The Friday Five: Death in Film Music
Let's look at some of the best musical death scenes around...
It's Friday, so I'm bringing something back that I used to do eons ago when I was writing on my LiveJournal: The Friday Five. Exactly as it says it is, it's just your average list of five things brought together by a theme. It could be composer, film genre, year, or anything.
Today is all about death, influenced by Twitter, the social media equivalent of the Titanic. The iceberg is one Elon Musk, who seems to have about as much clue about running it as I do about running a diamond mine. Here are five great pieces of film music that happen to score someone - or something - kicking the bucket.
1. 'Married Life'
Tissues at the ready. Okay, this is obvious, but it's because it's still so damn powerful. Michael Giacchino essentially won the Oscar for 2009's "Up" based on this cue that runs just over four minutes, and it's a wonderfully bright and optimistic melody that suddenly pulls the wool over your eyes as it charts the life of Ellie and Carl. It's impossible to stay composed when it reduces everything to those delicate piano notes, and we're just as crushed as Carl.
2. 'It's Over'
Robots have feelings, apparently. What 1991's uber-blockbuster “Terminator 2: Judgment Day” did was make us feel bad for the guy who spent the previous film murdering everyone in sight to the point where he's given a heroic yet bittersweet send-off. Composer Brad Fiedel cleverly plays his optimistic 'Hope' theme as John Connor, his mother Sarah, and the T-800 throw the remainders of the previous Terminator into the furnace, ensuring everything is taken care of. However, as the T-800 points out, one microchip is left, and the main theme literally mourns him as he's lowered into the molten steel. Terminated.
3. 'Flat Spin'
In Tony Scott's "Top Gun," dogfighting is a competitive sport. So it is that when Maverick and Iceman are vying for a chance to go further up the leaderboard, someone else suffers, in this case, Goose. When a hesitant Iceman pulls out of a firing position, he unintentionally catches Maverick and his RIO in the aircraft's jetwash. Harold Faltermeyer's moody synths crank up the tension by running up the scale as the jet spins but quickly release as Goose's head hits the canopy after ejecting. It's perfect "he's fucked" music, and Faltermeyer doesn't have to work hard to set the mood, immediately introducing a tragic theme for Maverick that dominates much of the following score.
4. 'Sumer is icumen in'
The terrifying climax of Robin Hardy's 1973 folk horror classic "The Wicker Man" is entirely predicated on diegetic music. That is, music that exists in the world of the film. In this case, the performers are the inhabitants of Summerisle with their rendition of the thirteenth-century ditty 'Sumer is icumen in,' merrily warbling as Police Sargeant Howie burns to death inside, a sacrifice for their harvest. What's unnerving is just how upbeat the song and their performance is, with the grin on Christopher Lee's face as he swishes from side to side, leading the islanders like a demented conductor. It's a brilliant yet horrible sequence, defining exactly why the folk horror subgenre is so successfully scary.
5. 'The Final Conflict'
Stuff "The Dark Knight," 1983's "The Final Conflict" felt it didn't need to include the word "Omen" in its title like its predecessors, although they relented when it came to home video releases. The film ends, as you'd imagine, with the death of antichrist Damien (now a grown-up played by Sam Neill). Jerry Goldsmith completes the trilogy with a fantastic score. Where it began with the dark fury of 'Ave Satani,' here it ends with a superb pseudo-religious cue that recalls the epic music of Miklos Rozsa for pictures like "Ben-Hur," as Jesus comes back to Earth to save us all. Yes, really.

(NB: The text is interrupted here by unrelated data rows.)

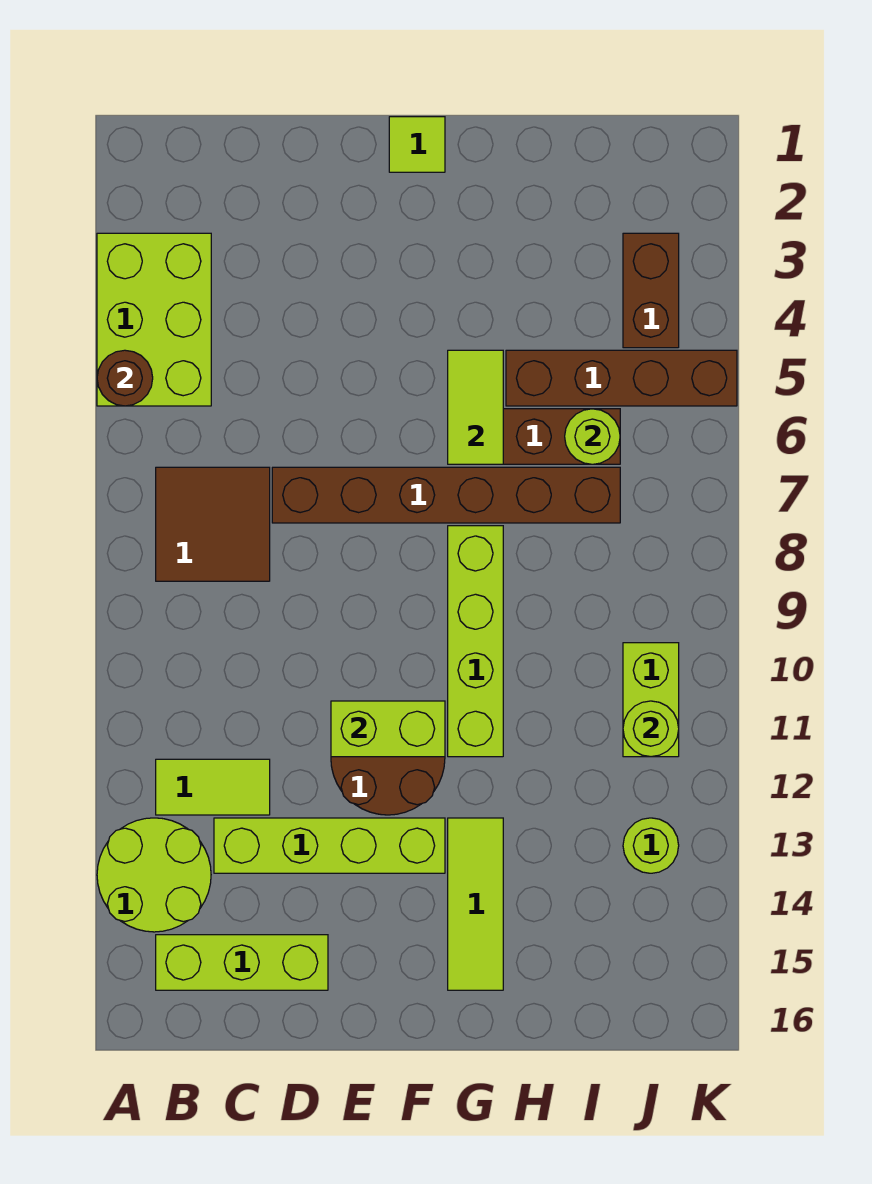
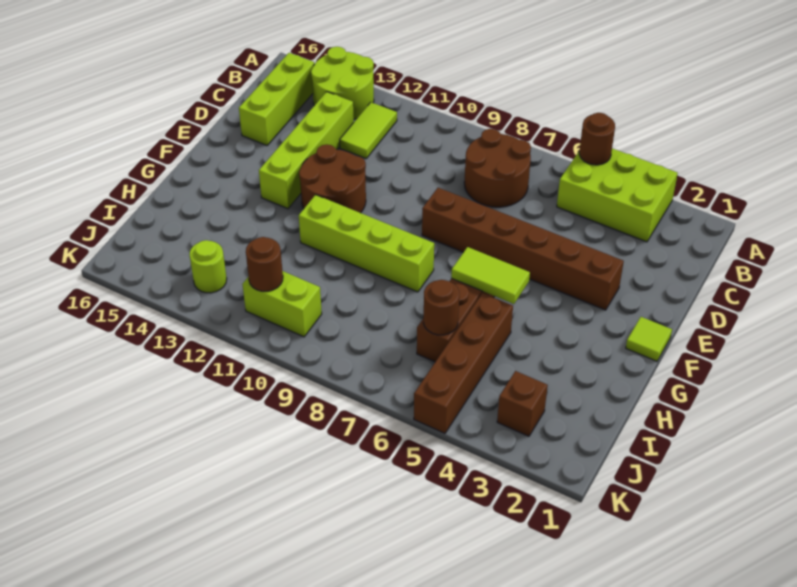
brown tile B7:C8 level 1 -> brown round brick B7:C8 level 1
brown brick D7:I7 level 1 -> brown brick E3:E8 level 1
lime brick E11:F11 level 2 -> none
lime tile G13:G15 level 1 -> none
lime round brick I6 level 2 -> brown round brick I6 level 2
brown brick J3:J4 level 1 -> brown brick J3 level 1
lime round brick J11 level 2 -> brown round brick J11 level 2

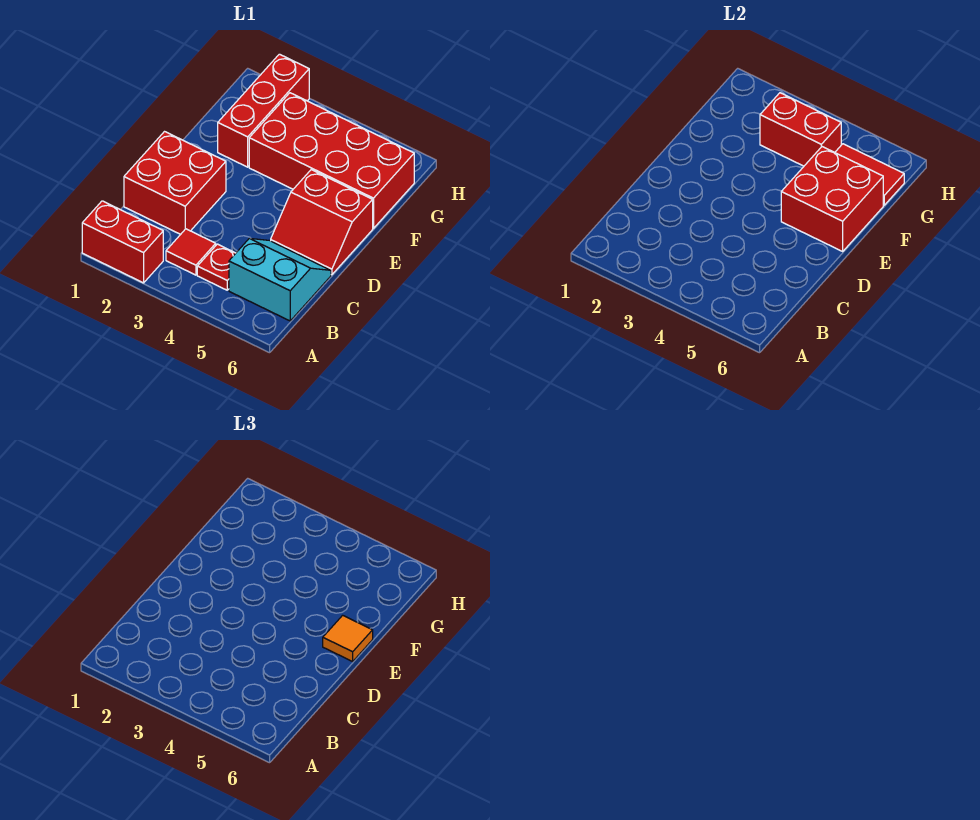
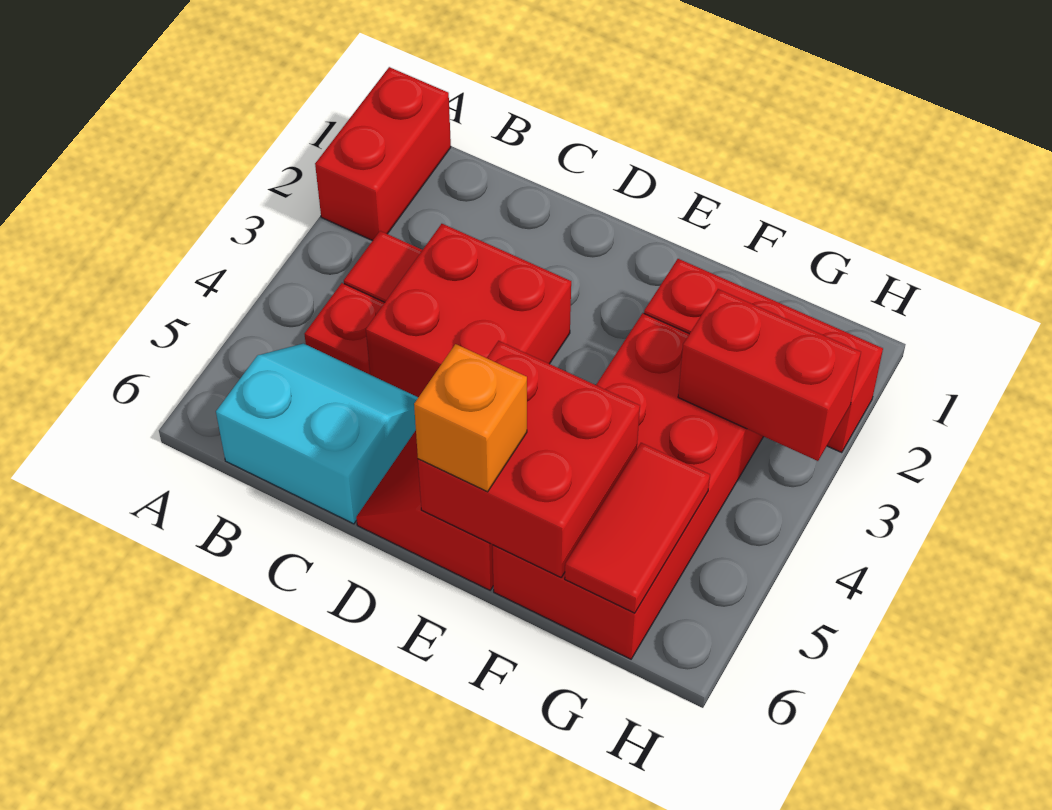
cyan slope B5:C6 level 1 top B -> cyan slope B5:C6 level 1 top 6
red brick C1:D2 level 1 -> red brick C3:D4 level 1
orange tile E6 level 3 -> orange brick E6 level 3
red brick G3:G4 level 2 -> red brick G3:H3 level 2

Bonus: 'A Fighting Chance to Live'
The dying object here is the original starship Enterprise, which took its final voyage in 1984's "Star Trek III: The Search For Spock." James Horner was on-hand to write a devastatingly beautiful cue for the self-destruction of the famous vessel and, to quote George Takei, "Oh my." Listen to that dramatic timpani as the ship falls into the atmosphere, followed by a soaring melody as it burns up before disappearing. Chills.
-
Got an idea for a future Friday Five? Let me know in the comments.
Such a powerful scene in STIII... the drumroll summons that elegiac melody in the strings as the Enterprise descends, aflame, to the Genesis planet and we see our beloved characters facing the fact that this time it’s for real. Star Trek III may not be everyone’s favorite film, but everyone finds that scene moving.
Look, it’s not exactly a death, it’s a birth, but The Meld is A+++ and could be included here. Also, Horner’s “Lillians’s Heart Attack” from Brainstorm is one of the most striking and memorable death cues of all time.